Review: The Princess and the P.I. by Nikki Payne
⭐½ / 5
I went into this book so excited. The premise—a Reddit-famous amateur sleuth teaming up with a world-weary PI to solve a murder—sounded like exactly the kind of fun, high-stakes romantic caper I’d love. Unfortunately, this one didn’t quite work for me.
First, I want to say that I enjoy Nikki Payne’s writing style. She has a sharp, engaging voice, and I’ve liked her work before. The issue for me wasn’t the writing itself, but the way the story blended genres. This book tries to balance romance with a murder mystery/thriller plot, and while ambitious, it ended up feeling uneven.
The mystery side was overloaded. Instead of one clean case to unravel, there were multiple threads—murders, shady corporations, family trauma—and they didn’t always connect smoothly. At times it felt like there were answers we were supposed to already know, which left me confused. On top of that, the pacing dragged. Clues introduced early (like something disappearing in chapter one) wouldn’t resurface until the very end, making it hard to stay invested in the case when nothing was being revealed along the way.

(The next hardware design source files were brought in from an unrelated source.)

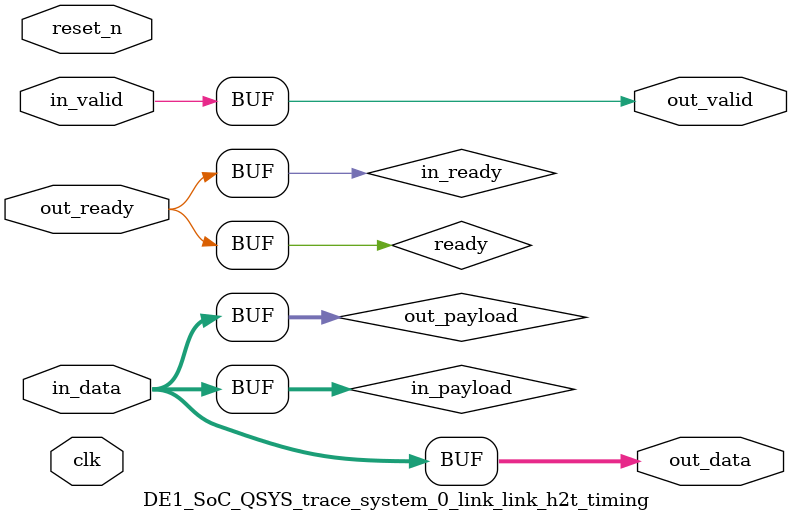
<source format=v>

`timescale 1ns / 100ps
module DE1_SoC_QSYS_trace_system_0_link_link_h2t_timing (
    
      // Interface: clk
      input              clk,
      // Interface: reset
      input              reset_n,
      // Interface: in
      input              in_valid,
      input      [ 7: 0] in_data,
      // Interface: out
      output reg         out_valid,
      output reg [ 7: 0] out_data,
      input              out_ready
);




   // ---------------------------------------------------------------------
   //| Signal Declarations
   // ---------------------------------------------------------------------

   reg  [ 7: 0] in_payload;
   reg  [ 7: 0] out_payload;
   reg  [ 0: 0] ready;
   reg          in_ready;
   // synthesis translate_off
   always @(negedge in_ready) begin
      $display("%m: The downstream component is backpressuring by deasserting ready, but the upstream component can't be backpressured.");
   end
   // synthesis translate_on   


   // ---------------------------------------------------------------------
   //| Payload Mapping
   // ---------------------------------------------------------------------
   always @* begin
     in_payload = {in_data};
     {out_data} = out_payload;
   end

   // ---------------------------------------------------------------------
   //| Ready & valid signals.
   // ---------------------------------------------------------------------
   always @* begin
     ready[0] = out_ready;
     out_valid = in_valid;
     out_payload = in_payload;
     in_ready = ready[0];
   end




endmodule


</source>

The romance didn’t land for me either. Fiona and Maurice had potential—there were moments of banter and spark—but the chemistry never really clicked. Their dynamic often felt overshadowed by the busy mystery plot, and when the romance did come forward, it felt oddly disconnected from the rest of the story.
Characterization also gave me a bit of whiplash. Some characters would act one way in a chapter, then swing in a completely different direction in the next without enough development in between. It made it hard to buy into their emotional journeys or root for the relationship.
All of this added up to a reading experience that I wanted to love but couldn’t. I put the book down three separate times before finally admitting defeat—this was ultimately a DNF for me.
That said, I don’t think this book is a total loss. Nikki Payne took a bold risk by branching into a murder/mystery-romance hybrid, and for readers who enjoy layered plots and don’t mind waiting until the very end for all the answers, this may land better. For me, though, the execution felt too scattered, and I just couldn’t connect.
Final Thoughts: An ambitious attempt at mixing mystery and romance, but the overstuffed plot, uneven pacing, and lack of romantic cohesion made this one fall flat.